#### [Exercise input]
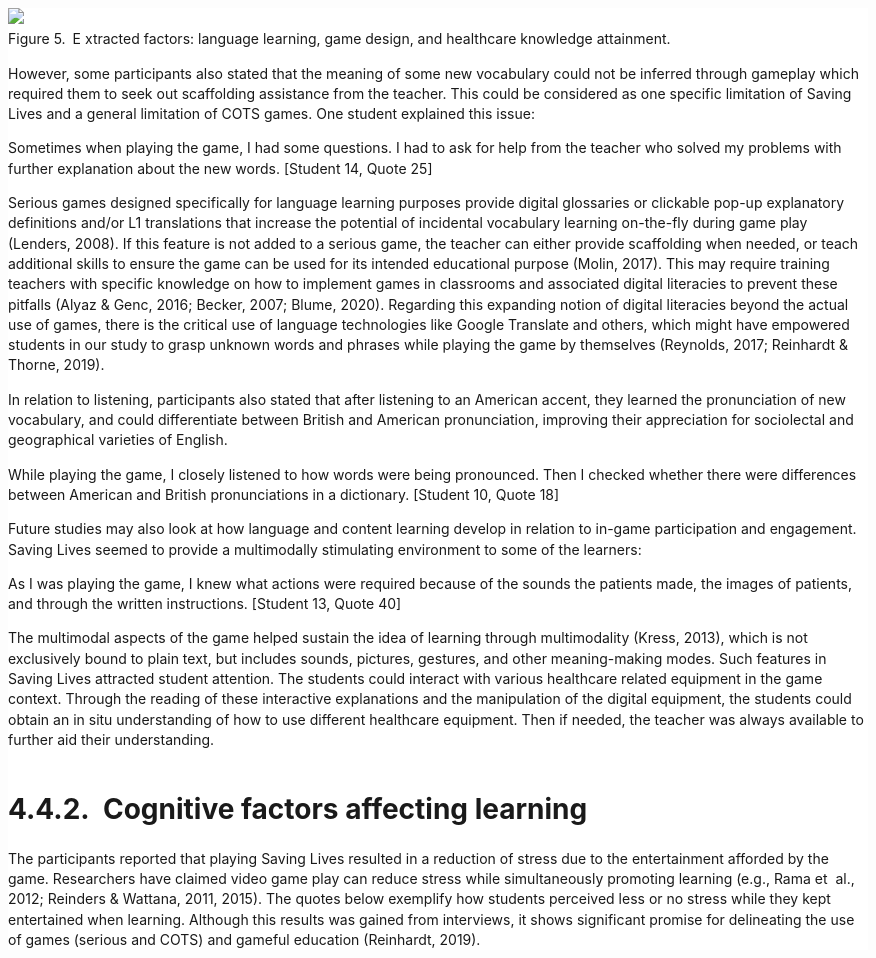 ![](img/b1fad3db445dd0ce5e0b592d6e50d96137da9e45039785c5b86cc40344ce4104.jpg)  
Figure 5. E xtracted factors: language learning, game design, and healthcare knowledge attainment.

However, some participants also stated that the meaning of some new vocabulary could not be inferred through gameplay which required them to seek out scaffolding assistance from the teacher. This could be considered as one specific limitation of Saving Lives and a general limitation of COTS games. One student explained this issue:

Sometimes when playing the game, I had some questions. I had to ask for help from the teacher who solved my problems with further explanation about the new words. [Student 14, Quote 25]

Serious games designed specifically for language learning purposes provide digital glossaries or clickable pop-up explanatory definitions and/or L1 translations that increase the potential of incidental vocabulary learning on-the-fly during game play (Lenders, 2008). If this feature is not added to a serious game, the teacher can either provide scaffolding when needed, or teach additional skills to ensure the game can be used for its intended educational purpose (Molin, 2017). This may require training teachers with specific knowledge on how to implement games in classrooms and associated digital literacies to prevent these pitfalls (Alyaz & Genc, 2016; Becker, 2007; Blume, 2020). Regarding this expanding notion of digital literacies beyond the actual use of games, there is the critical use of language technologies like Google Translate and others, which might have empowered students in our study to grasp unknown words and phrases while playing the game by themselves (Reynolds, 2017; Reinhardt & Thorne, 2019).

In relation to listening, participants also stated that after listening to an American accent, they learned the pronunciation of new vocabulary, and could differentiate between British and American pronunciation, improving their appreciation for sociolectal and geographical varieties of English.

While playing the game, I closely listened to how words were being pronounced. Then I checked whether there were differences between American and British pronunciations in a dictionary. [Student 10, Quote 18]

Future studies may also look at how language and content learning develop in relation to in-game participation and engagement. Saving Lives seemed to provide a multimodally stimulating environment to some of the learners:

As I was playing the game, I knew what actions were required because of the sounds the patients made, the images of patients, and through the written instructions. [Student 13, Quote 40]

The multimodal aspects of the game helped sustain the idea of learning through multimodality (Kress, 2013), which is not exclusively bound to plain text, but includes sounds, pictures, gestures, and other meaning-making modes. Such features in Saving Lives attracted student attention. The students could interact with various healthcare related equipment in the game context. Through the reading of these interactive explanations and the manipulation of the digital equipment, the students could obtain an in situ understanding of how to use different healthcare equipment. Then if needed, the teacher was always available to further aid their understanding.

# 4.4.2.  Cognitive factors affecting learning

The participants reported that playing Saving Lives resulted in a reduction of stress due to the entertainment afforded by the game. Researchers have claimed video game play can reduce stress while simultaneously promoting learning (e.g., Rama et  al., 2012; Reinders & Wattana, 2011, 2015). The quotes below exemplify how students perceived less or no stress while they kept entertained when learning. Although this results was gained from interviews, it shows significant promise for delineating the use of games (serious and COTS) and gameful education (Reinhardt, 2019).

#### [To do]
Print, from the entries above, the line with "Figure 5. E xtracted", the line with "While playing the game, I" and all lines between them, exactly and with nothing else.

#### [Solution to this exercise]
Figure 5. E xtracted factors: language learning, game design, and healthcare knowledge attainment.

However, some participants also stated that the meaning of some new vocabulary could not be inferred through gameplay which required them to seek out scaffolding assistance from the teacher. This could be considered as one specific limitation of Saving Lives and a general limitation of COTS games. One student explained this issue:

Sometimes when playing the game, I had some questions. I had to ask for help from the teacher who solved my problems with further explanation about the new words. [Student 14, Quote 25]

Serious games designed specifically for language learning purposes provide digital glossaries or clickable pop-up explanatory definitions and/or L1 translations that increase the potential of incidental vocabulary learning on-the-fly during game play (Lenders, 2008). If this feature is not added to a serious game, the teacher can either provide scaffolding when needed, or teach additional skills to ensure the game can be used for its intended educational purpose (Molin, 2017). This may require training teachers with specific knowledge on how to implement games in classrooms and associated digital literacies to prevent these pitfalls (Alyaz & Genc, 2016; Becker, 2007; Blume, 2020). Regarding this expanding notion of digital literacies beyond the actual use of games, there is the critical use of language technologies like Google Translate and others, which might have empowered students in our study to grasp unknown words and phrases while playing the game by themselves (Reynolds, 2017; Reinhardt & Thorne, 2019).

In relation to listening, participants also stated that after listening to an American accent, they learned the pronunciation of new vocabulary, and could differentiate between British and American pronunciation, improving their appreciation for sociolectal and geographical varieties of English.

While playing the game, I closely listened to how words were being pronounced. Then I checked whether there were differences between American and British pronunciations in a dictionary. [Student 10, Quote 18]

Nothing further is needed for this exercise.